How? This is retention for legal risk, not for training purposes.
They can still have legal contracts with other companies, that stipulate that they don't train on any of their data.
Your employees' seemingly private ChatGPT logs being aired in public during discovery for a random court case you aren't even involved in is absolutely a business risk.
I get where it's historically coming from, but the combination of American courts having almost infinite discovery rights (to be paid by the losing party, no less, greatly increasing legal risk even to people and companies not out to litigate) and the result of said discoveries ending up on the public record seems like a growing problem.
There's a qualitative difference resulting from quantitatively much easier access (querying some database vs. having to physically look through court records) and processing capabilities (an army of lawyers reading millions of pages vs. anyone, via an LLM) that doesn't seem to be accounted for.
I assume the folks who are concerned about their privacy could petition the court to keep their data confidential.
I occasionally use ChatGTP and I strongly object to the court forcing the collection of my data, in a lawsuit I am not named in, due merely to the possibility of copyright infringement. If I’m interested in petitioning the court to keep my data private, as you say is possible, how would I go about that?
Of course I haven’t sent anything actually sensitive to ChatGTP, but the use of copyright law in order to enforce a stricter surveillance regime is giving very strong “Right to Read” vibes.
> each book had a copyright monitor that reported when and where it was read, and by whom, to Central Licensing. (They used this information to catch reading pirates, but also to sell personal interest profiles to retailers.)
> It didn’t matter whether you did anything harmful—the offense was making it hard for the administrators to check on you. They assumed this meant you were doing something else forbidden, and they did not need to know what it was.
People need to read up on the LIBOR scandal. There was a lot of "wait why are my chat logs suddenly being read out as evidence of a criminal conspiracy".

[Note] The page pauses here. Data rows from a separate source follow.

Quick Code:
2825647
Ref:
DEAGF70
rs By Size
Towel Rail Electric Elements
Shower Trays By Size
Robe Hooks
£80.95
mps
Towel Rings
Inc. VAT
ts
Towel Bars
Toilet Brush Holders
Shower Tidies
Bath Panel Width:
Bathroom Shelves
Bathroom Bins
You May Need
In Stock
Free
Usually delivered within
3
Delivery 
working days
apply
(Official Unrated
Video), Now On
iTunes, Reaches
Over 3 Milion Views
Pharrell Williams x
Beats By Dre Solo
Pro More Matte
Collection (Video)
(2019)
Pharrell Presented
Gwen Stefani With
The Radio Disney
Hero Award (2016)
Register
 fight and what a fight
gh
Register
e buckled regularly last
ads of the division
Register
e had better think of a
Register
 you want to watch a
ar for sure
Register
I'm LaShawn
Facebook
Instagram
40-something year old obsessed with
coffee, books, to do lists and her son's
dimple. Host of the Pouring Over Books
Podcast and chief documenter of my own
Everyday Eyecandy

Retention means an expansion of your threat model. Specifically, in a way you have little to no control over.
It's one thing if you get pwned because a hacker broke into your servers. It is another thing if you get pwned because a hacker broken into somebody else's servers.
At this point, do we believe OpenAI has a strong security infrastructure? Given the court order, it doesn't seem possible for them to have sufficient security for practical purposes. Your data might be encrypted at rest, but who has the keys? When you're buying secure instances, you don't want the provider to have your keys...

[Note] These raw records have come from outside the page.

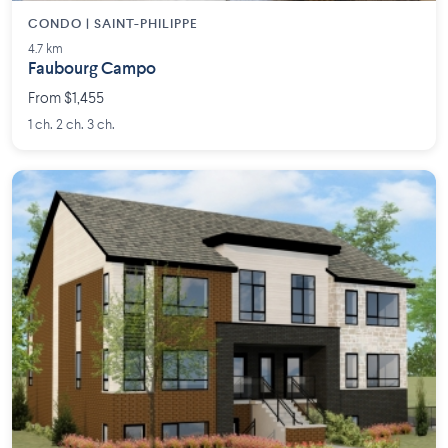
CONDO | SAINT-PHILIPPE
4.7 km
Faubourg Campo
From $1,455
1 ch. 2 ch. 3 ch.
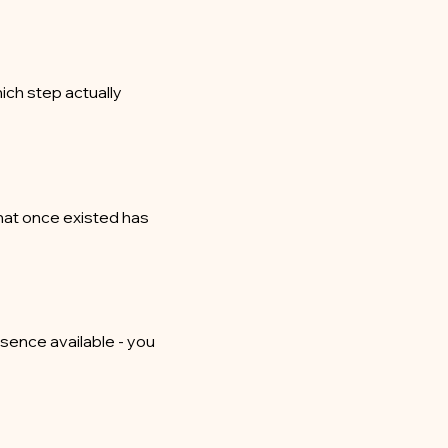
ich step actually
hat once existed has
esence available - you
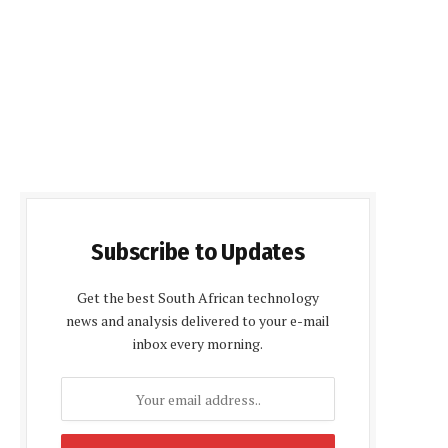
Subscribe to Updates
Get the best South African technology
news and analysis delivered to your e-mail
inbox every morning.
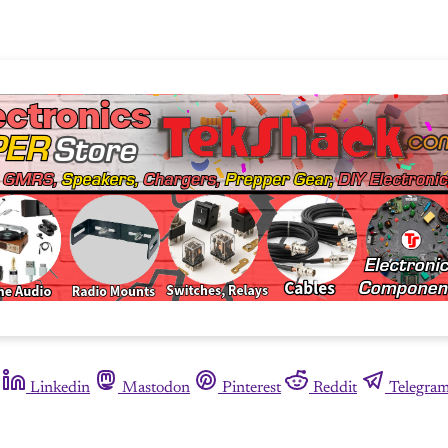
Linkedin
Mastodon
Pinterest
Reddit
Telegra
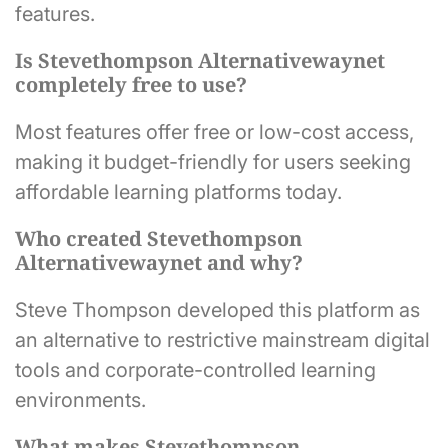
features.
Is Stevethompson Alternativewaynet
completely free to use?
Most features offer free or low-cost access,
making it budget-friendly for users seeking
affordable learning platforms today.
Who created Stevethompson
Alternativewaynet and why?
Steve Thompson developed this platform as
an alternative to restrictive mainstream digital
tools and corporate-controlled learning
environments.
What makes Stevethompson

Isn't it a risk even if they retain nothing? Likely less of a risk, but it's still a risk that you have no way to deep dive on, and you can still get "pwned" because someone broke into their servers.
The difference between maintaining an active compromise versus obtaining all past data at some indeterminate point in the future is huge. There's a reason cryptography protocols place so much significance on forward secrecy.
There's always risk. It's all about reducing risk.
Look at it this way. If you your phone was stolen would you want it to self destruct or keep everything? (Assume you can decide to self destruct it) clearly the latter is safer. Maybe the data has been pulled off and you're already pwned. But by deleting, if they didn't get the data they now won't be able to.
You just don't want to give adversaries infinite time to pwn you
Will a business located in another jurisdiction be comfortable that the records of all staff queries & prompts are being stored and potentially discoverable by other parties? This is more than just a Google search, these prompts contain business strategy and IP (context uploads for example)
Why would the reason matter for people that don't want their data retained at all?
...Data that is kept can be exfiltrated.
Cannot emphasize this enough. If your psychologist’s records can be held for ransom, surely your ChatGPT queries will end up on the internet someday.
Do search engine companies have this requirement as well? I remember back in the old days deanonymizing “anonymous” query logs was interesting. I can’t imagine there’s any secrecy left today.
I recently had a high school assignment document get posted on a bunch of sites that sell homework help. As far as I know that document was only ever submitted directly to the assignment upload page. So somewhere along the line, I suspect on the plagiarism checker service, there was a hack and then 10 years later some random school assignment with my name on it is all over the place.